*Work to complete:*
(a) In the forum post on the Bismarck operation, what risk did German planners at SKL not really take seriously?
(b) Extend the forum post below about Bismarck's Atlantic sortie, picking up after its final sentence.

*Selected passage:*
Post by Peter89 » 17 Sep 2021 15:05

Panzerspitze wrote:
17 Sep 2021 13:40
Peter89 wrote:
17 Sep 2021 11:43
Panzerspitze wrote:
17 Sep 2021 10:52
Peter89 wrote:
16 Sep 2021 22:51
sons of anzac wrote:
05 Sep 2021 03:53
Lot of things there that are impossible to consider seeing as it would involve how much information was at hand eg Would he have opened fire on Hood and Prince of Wales sooner? Would he have chosen to concentrate on the PoW rather than the Hood?

IMHO as to -
Would he have topped off Bismarck in Norway? Probably seeing as he'd already commanded a major encounter with the enemy most commanders know fuel supply is critical to future options so topping off to maximum amount possible at any stage would be useful.

Would he have pursued the PoW? Again I think yes, take the tactical win as much as possible bearing in mind Bismarck had already suffered hits to which the full extent of damage was not known at that stage, but hit still the same. Better to try to finish off what was nearby and even have a go at the Suffolk and Norfolk too if they try t intervene.

Would he have opted to return to Norway after the Denmark Strait, in light of Bismarck's damages? Yes, I think that the most practical course of action with the events as considered. Going on with battle damage, an alerted Royal Navy, shadowing ships and Prinz Eugen hampered by high fuel consumption (plus I think she had already damaged her propellers on ice by then?) makes good reasoning to withdraw back to Norway and await future events.

O would think Bismarck and Tirpitz in Norway and Gneisenau and Scharnhorst in Brest would have been a nightmare for the British almost certainly killing off any shift of capital ships, new or old, to the Far East with Japan on the move.
The whole operation was doomed from the beginning.

The SKL wanted to force an entry into the Atlantic to stretch British resources thin and bring the battle into the South Atlantic and the Indian Ocean. Let's not forget that by this time, the Scharnhorst, the Gnisenau, the Hipper and the Scheer completed their voyages which somewhat justified the otherwise idiotic idea of a surface merchant marine raiding fleet. The Paris Protocols have been signed recently, and it was possible to cooperate more closely with the Vichy, and thus, bases from Dakar to Madagascar were possible. It was also possible to launch Felix and take Gibraltar, thus linking up with the Italian fleet. Also, the British bombing and commando raids on the French Atlantic ports were not yet serious. On the other hand, the Baltic sea was neutral and the largest German ship could not do anything useful there. Let's not forget that this happened before Barbarossa; there was almost no British merchant traffic in the Arctic waters.

Although turning back might have been the prudent choice, there were very strong incentives to keep on and pressing forward. German planners at SKL did not really take the aircraft carrier risk seriously.

(Stored data)

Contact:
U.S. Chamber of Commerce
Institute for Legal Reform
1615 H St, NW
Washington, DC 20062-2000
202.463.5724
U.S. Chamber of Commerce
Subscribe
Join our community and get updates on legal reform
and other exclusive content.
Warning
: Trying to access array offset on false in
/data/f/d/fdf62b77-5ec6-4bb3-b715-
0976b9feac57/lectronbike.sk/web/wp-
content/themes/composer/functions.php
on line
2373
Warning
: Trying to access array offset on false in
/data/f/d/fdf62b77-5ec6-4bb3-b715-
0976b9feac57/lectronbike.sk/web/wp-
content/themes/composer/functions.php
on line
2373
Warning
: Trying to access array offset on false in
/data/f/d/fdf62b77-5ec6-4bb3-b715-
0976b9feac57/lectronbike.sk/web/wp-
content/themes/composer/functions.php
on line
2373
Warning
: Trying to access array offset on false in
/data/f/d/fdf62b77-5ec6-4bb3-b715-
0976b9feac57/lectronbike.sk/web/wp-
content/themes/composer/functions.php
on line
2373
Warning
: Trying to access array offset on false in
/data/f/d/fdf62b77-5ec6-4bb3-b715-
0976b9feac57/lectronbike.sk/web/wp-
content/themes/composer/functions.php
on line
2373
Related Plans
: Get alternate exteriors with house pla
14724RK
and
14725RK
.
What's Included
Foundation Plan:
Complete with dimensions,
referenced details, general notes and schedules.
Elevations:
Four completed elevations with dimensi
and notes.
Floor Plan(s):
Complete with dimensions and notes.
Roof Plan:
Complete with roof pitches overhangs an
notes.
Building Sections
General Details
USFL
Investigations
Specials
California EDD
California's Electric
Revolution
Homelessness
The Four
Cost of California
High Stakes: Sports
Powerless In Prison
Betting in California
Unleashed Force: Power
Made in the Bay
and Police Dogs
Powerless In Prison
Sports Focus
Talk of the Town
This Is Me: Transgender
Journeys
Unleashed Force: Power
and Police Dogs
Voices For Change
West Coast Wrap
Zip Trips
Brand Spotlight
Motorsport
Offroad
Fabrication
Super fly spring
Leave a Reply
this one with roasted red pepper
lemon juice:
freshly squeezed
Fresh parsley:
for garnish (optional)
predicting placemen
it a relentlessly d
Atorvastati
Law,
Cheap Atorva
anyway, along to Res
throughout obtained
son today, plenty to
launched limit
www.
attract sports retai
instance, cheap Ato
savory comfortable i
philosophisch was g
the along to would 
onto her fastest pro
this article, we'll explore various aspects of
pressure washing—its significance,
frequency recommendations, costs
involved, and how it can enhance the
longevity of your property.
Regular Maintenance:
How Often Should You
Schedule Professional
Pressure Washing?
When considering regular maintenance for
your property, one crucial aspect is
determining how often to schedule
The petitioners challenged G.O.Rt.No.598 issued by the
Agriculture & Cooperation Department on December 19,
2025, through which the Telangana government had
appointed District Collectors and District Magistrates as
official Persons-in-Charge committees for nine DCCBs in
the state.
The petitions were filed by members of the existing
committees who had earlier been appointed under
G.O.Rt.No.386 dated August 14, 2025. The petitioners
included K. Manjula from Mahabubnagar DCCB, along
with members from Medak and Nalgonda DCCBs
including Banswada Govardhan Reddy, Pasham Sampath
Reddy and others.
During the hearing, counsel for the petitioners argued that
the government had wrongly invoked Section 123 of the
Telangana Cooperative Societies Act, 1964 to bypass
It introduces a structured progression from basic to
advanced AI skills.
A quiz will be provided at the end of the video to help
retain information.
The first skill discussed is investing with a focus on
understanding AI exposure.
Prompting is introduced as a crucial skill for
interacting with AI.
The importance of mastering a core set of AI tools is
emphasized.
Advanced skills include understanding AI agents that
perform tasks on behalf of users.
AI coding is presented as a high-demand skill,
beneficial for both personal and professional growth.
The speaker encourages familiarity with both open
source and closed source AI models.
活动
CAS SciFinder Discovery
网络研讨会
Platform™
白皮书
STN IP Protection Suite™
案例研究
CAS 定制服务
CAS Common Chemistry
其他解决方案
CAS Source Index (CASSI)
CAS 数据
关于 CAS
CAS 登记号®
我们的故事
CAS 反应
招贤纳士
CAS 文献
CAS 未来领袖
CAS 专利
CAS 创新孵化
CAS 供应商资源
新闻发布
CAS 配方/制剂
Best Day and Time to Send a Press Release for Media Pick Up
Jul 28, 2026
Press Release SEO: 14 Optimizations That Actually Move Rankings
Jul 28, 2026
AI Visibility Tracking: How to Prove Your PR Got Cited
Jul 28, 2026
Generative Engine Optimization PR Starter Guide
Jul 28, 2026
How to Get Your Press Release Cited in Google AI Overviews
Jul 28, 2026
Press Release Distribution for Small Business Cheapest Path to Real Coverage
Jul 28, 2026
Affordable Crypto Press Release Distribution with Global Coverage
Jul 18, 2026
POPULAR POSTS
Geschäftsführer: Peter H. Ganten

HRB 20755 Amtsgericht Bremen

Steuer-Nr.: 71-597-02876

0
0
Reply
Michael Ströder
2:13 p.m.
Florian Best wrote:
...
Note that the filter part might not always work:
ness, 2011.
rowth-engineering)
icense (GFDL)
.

*Answers given:*
(a) The aircraft carrier risk.

(b)
I don't even think the Kriegsmarine needed to consider the risk of enemy carrier aircraft to have second thoughts on having the Bismarck pressing on further, especially with battle damages from large caliber shots. I mean the Germans must have known the entire Home Fleet was now sprung if not already, especially after the loss of the Hood. Even discounting the chances of no British capital units catching up, what about the threats of torpedoes from the the numerous destroyers or cruisers, and possibly chance encounter into hostile submarines on the longer journey to France. It just seems schizophrenic to be so risk-averse on one hand yet so foolhardy to press on now *unaccompanied* with a wounded ship.
I don't see how it would help the Bismarck if it would turn back to Norway and Germany. They were already east of Iceland and essentially broke free to the open Atlantic. If they'd turn back the chance that they'd be subjected to aerial attacks from Iceland or the British Isles would only increase, not decrease. Also, if they'd turn back, that would bring them closer to Scapa Flow. On the other hand, the open Atlantic offered a possibility of losing their pursuers which they almost did.

In the light of the further events, however, the whole operation did not make any sense and it was typical for the SKL. If the attack of the Soviet Union was decided, then the Germans needed their ships to endanger the shortest route of supply and keep the Baltic Fleet in check, and for that, Norway and Germany was perfect.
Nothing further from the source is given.